🤖 AI Summary
Existing pedestrian trajectory prediction methods struggle to effectively integrate multi-source observational cues and often overlook the scale dependency of future motion, resulting in limited robustness in complex scenarios. To address these limitations, this work proposes MUSCLE-NET, which incorporates a Multi-scale Multi-modal Feature Extraction (MMFE) module and a Multi-scale Enhanced Hierarchical Prediction (MEHP) module to fuse heterogeneous modalities—such as bounding boxes, velocity, and pose—while introducing a scale-adaptive prediction mechanism and a directional cross-modal fusion strategy. These components dynamically select motion-scale-relevant cues to mitigate spatial drift.

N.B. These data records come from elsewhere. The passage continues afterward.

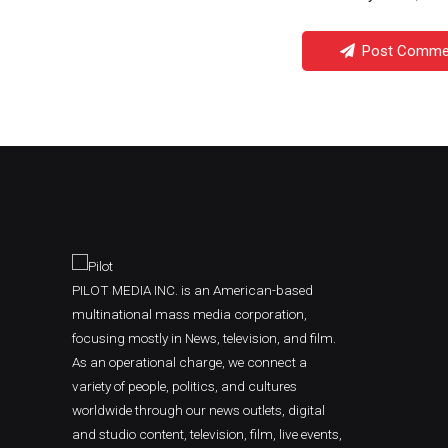
Post Comme
PILOT MEDIA INC. is an American-based
multinational mass media corporation,
focusing mostly in News, television, and film.
As an operational charge, we connect a
variety of people, politics, and cultures
worldwide through our news outlets, digital
and studio content, television, film, live events,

Evaluated on the JAAD and PIE benchmarks, the proposed method significantly outperforms current state-of-the-art approaches, demonstrating superior prediction accuracy and robustness.
📝 Abstract
Accurate pedestrian trajectory prediction is essential for safe navigation in autonomous driving and intelligent transportation systems. Despite substantial progress made by recent methods, most existing approaches are limited in fully exploiting diverse observations and often overlook the scale dependency of future motion, treating multiscale features uniformly regardless of underlying motion dynamics. This limits their robustness across diverse pedestrian behaviors. To address these challenges, we propose a Predicted-MUltiSCale-Aware Network (MUSCLE-NET) for Pedestrian Trajectory Forecasting that integrates complementary multimodal cues with scale-adaptive prediction mechanisms. The proposed framework is built upon a Multiscale Multimodal Feature Extraction (MMFE) module, which combines multiscale representation, modality-aware recalibration, and directional cross-modal fusion to construct semantically aligned representations from bounding boxes, velocities, and pose information. Building on these features, a Multiscale Enhanced Hierarchical Prediction (MEHP) module performs prediction-aware future-motion refinement via a probabilistic coarse predictor, scale-aligned fusion, and progressive refinement, adaptively selecting scale-relevant cues to mitigate spatial drift. Extensive experiments on the JAAD and PIE benchmarks demonstrate that the proposed MUSCLE-Net achieves competitive performance and consistent gains compared with state-of-the-art trajectory prediction methods.